Country’s first art school building faces extinction
The Maheshwarpasha Art School was established in 1904 by artist Shashibhushan Pal, the first of its kind for the East Bengal region.
Shashibhushan established the school on the east side of the present Jashore Road, inside his own home. In 1918, it managed to secure recognition and funding from the government 14 years later.
A little over a hundred years from then, the school's premise is now about to be auctioned off to construct a similar building in its place. This comes despite disapproval from conscious citizens, who would rather see the original building turned into a historical landmark.
According to educationists, researchers, and historical books on Khulna, in 1929, the school was shifted to the west side of Jashore Road. It used to confer the four year "Diploma in Fine Art" certificate.
After the Partition, the Maheshwarpasha School of Art was renamed Shashibhushan Art College.
In 1983, it emerged as Khulna Art College and was shifted to Gallamari area. In 2009, it became known as the Institute of Fine Arts under Khulna University.
Meanwhile, local well-wishers built the Shashibhushan Shishu Vidya Niketan at the original location about four decades ago. In 1980, a primary school was established there, while the grounds saw a secondary school in 1991. With these two, the complex now has three institutions.
Over the years, famed artists and eminent citizens from here and abroad visited the school. This includes Maharaja Vijaychand Mahtab of Burdwan, Shilpacharya Zainul Abedin, poet Jasimuddin, SM Sultan and more.
In a statement written on march 14, 1975, preserved at the school, Zainul Abedin mentions, ''This is the second art school in joint Bengal after Calcutta Art School, but it's the first for East Bengal."
On the same day, poet Jasimuddin and artists Quamrul Hasan and Nilima Ibrahim wrote, "This is the oldest art and craft school in Bangladesh.
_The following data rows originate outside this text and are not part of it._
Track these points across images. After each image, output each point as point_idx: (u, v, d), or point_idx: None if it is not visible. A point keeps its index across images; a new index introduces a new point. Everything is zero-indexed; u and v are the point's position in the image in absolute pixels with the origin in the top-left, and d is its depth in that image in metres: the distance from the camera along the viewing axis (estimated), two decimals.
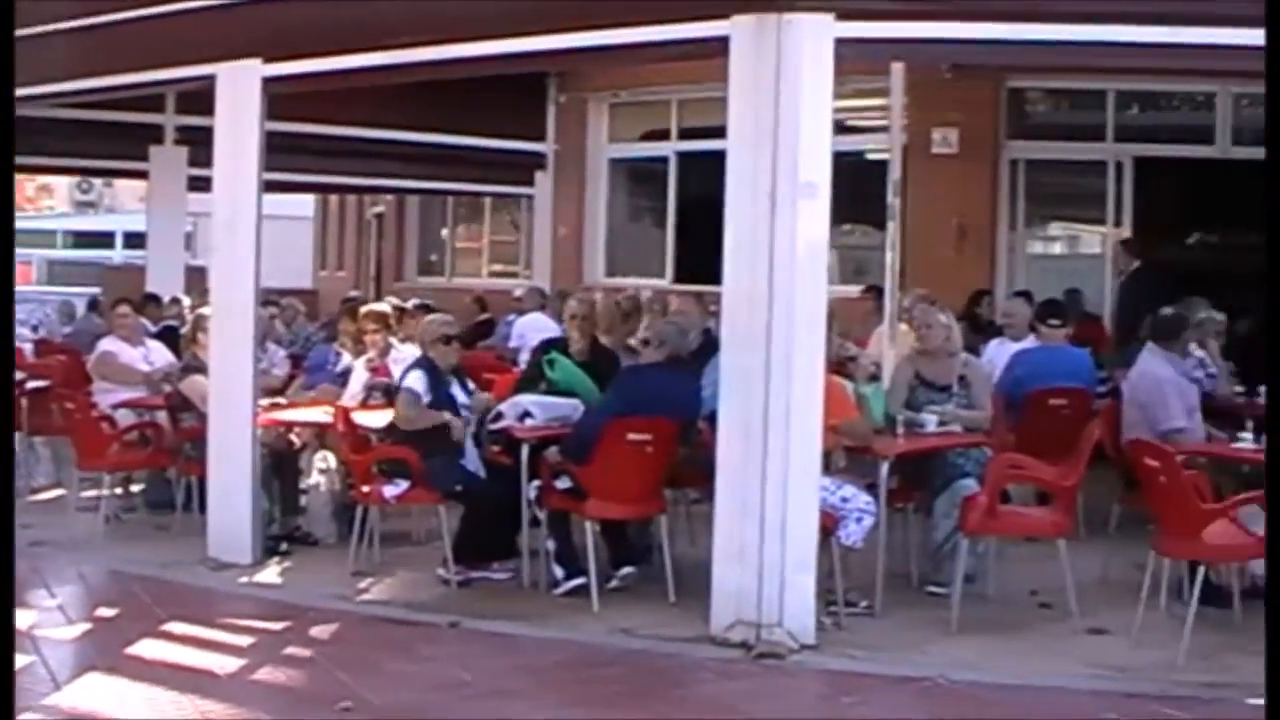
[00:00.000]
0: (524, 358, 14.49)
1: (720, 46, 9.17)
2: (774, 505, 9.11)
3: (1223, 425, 11.97)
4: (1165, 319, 11.90)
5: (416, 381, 10.93)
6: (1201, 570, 9.27)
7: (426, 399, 10.89)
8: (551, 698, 8.33)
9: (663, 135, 22.33)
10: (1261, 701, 8.16)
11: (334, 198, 36.05)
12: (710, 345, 11.14)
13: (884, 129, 15.67)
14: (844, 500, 9.75)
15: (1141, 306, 13.35)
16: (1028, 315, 14.24)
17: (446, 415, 10.90)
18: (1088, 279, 18.99)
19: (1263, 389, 13.57)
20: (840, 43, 9.00)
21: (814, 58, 8.99)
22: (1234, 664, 9.03)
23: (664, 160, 22.22)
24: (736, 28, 9.11)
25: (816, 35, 8.98)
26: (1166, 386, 11.23)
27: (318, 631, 9.63)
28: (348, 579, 10.91)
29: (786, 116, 8.97)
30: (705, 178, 14.83)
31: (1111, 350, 15.57)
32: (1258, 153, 18.65)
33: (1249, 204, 20.75)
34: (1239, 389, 13.88)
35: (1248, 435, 10.80)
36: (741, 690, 8.43)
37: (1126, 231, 19.02)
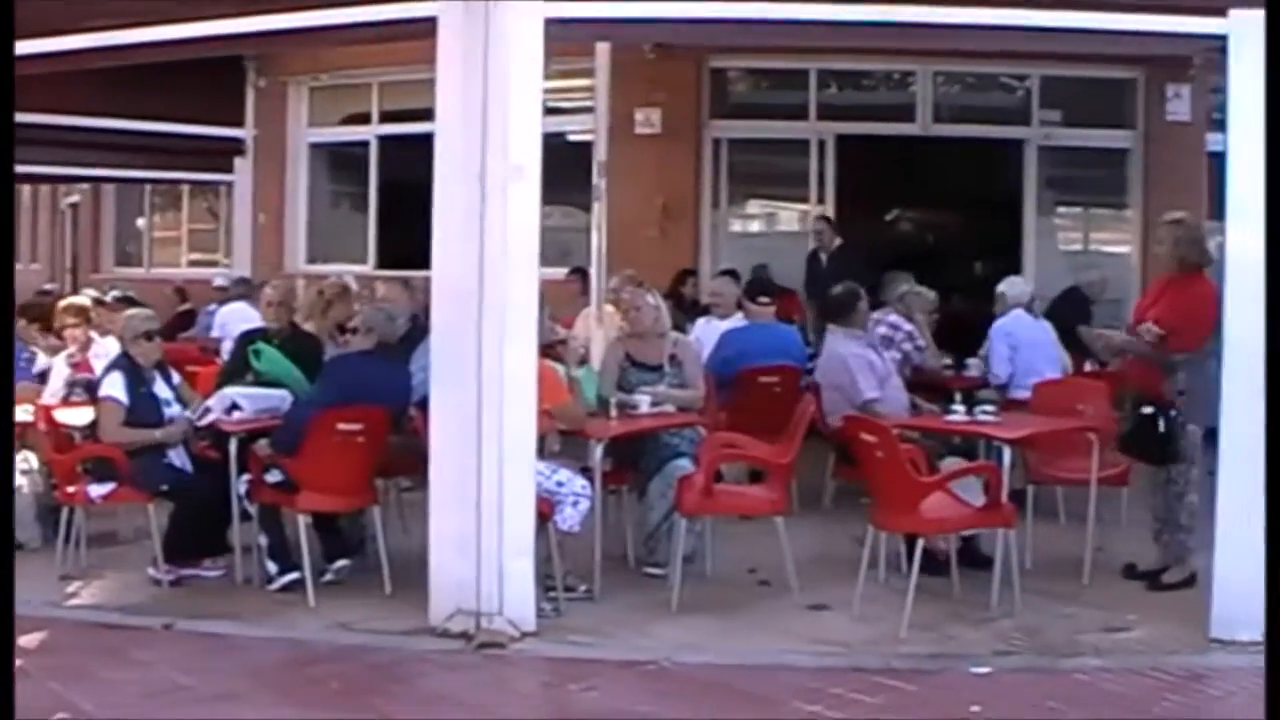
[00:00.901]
0: (227, 348, 14.19)
1: (427, 27, 9.01)
2: (490, 492, 9.00)
3: (933, 398, 12.21)
4: (835, 298, 12.13)
5: (116, 387, 10.57)
6: (920, 543, 9.37)
7: (127, 402, 10.56)
8: (271, 698, 8.08)
9: (363, 119, 22.08)
10: (986, 670, 8.35)
11: (26, 188, 35.05)
12: (418, 331, 11.01)
13: (587, 110, 15.64)
14: (560, 485, 9.67)
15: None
16: (735, 293, 14.35)
17: (157, 434, 10.56)
18: (790, 256, 19.26)
19: (970, 362, 13.92)
20: (550, 23, 8.90)
21: (523, 38, 8.86)
22: (956, 633, 9.24)
23: (365, 144, 21.97)
24: (444, 8, 8.95)
25: (526, 15, 8.86)
26: (851, 362, 11.47)
27: (26, 641, 9.18)
28: (55, 583, 10.50)
29: (496, 98, 8.85)
30: (407, 161, 14.69)
31: (814, 326, 15.76)
32: (957, 130, 19.25)
33: (950, 180, 21.41)
34: (947, 362, 14.18)
35: (959, 408, 10.99)
36: (464, 681, 8.31)
37: (830, 208, 19.28)
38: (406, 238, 13.42)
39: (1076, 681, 8.33)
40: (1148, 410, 10.11)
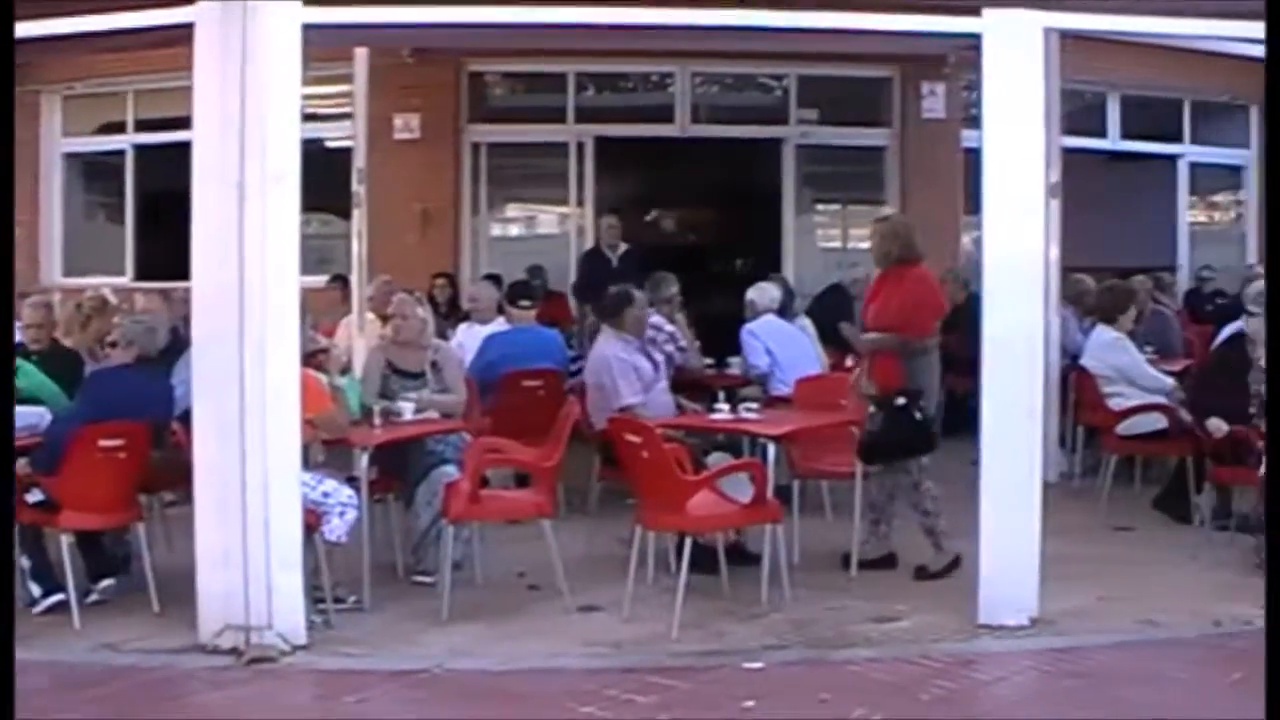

It is necessary to preserve this school to conserve its heritage."
Talks of taking down the century-old building began in 2016. But this was no more than a murmur till January last year, when Khulna City Corporation wrote a letter to the Department of Archaeology (DoA) to know whether the school was listed by the department.
In response, Afroza Khan Mita, Khulna regional director of the department, said in a written statement that the building is a British-era structure. While it is not a preserved antiquity, the school is associated with the continuity of cultural development and passion of the local people.
"Conservation and management can be delegated to local government councils or district administrations. The Department of Archeology will provide technical advice on its renovation if the city corporation, school authorities or the district administration take the initiative to preserve it," she added.
Later on August 29, 2021, while identifying risky buildings at a KCC meeting, the then KCC executive engineer Liaquat Ali Khan raised the issue of including the 100-year-old building in the list of vulnerable buildings, sources told this newspaper. It was recommended that the authorities concerned take steps to demolish the building.
KCC then sent a letter to the then head teacher of the school Nahid Sultana, notifying her of the decision.
On November 14, 2021, at a school meeting held in the presence of State Minister for Labor Welfare Begum Mannujan Sufian, it was decided that the old building on the school ground will be demolished, while plans were put forward of constructing a similar one in its place.
Amirul Islam, acting head teacher of the school, told The Daily Star that the meeting was held after receiving the letter from KCC asking them to remove the building. "On December 21, we issued a tender notice in newspapers to sell off the building. January 4 was the last date for submission of tenders for the building; a total of six tenders have been received."
Shankar Kumar Mallick, associate professor and researcher of the city's Government Brajalal College (BL College), told The daily Star that rather than demolishing the old building, it should be preserved.
He suggested that this can be done by turning it into an art gallery.
Contacted, ex-KCC executive engineer Liaquat Ali Khan said he's retired now and does not want to speak about the issue. Ejaj Morshed Chowdhury, incumbent chief engineer of KCC, said did not want to talk about the issue either. Curiously, this was also echoed by school body president Mahfuza Sahabuddin.
Meanwhile, Khulna regional director of DoA Afroza Khan Mita told The Daily Star, "By preserving it as a monument of special personality, it can be developed as a potential tourist destination in accordance with the Tourism Act, 2010."
She said she will look into the issue.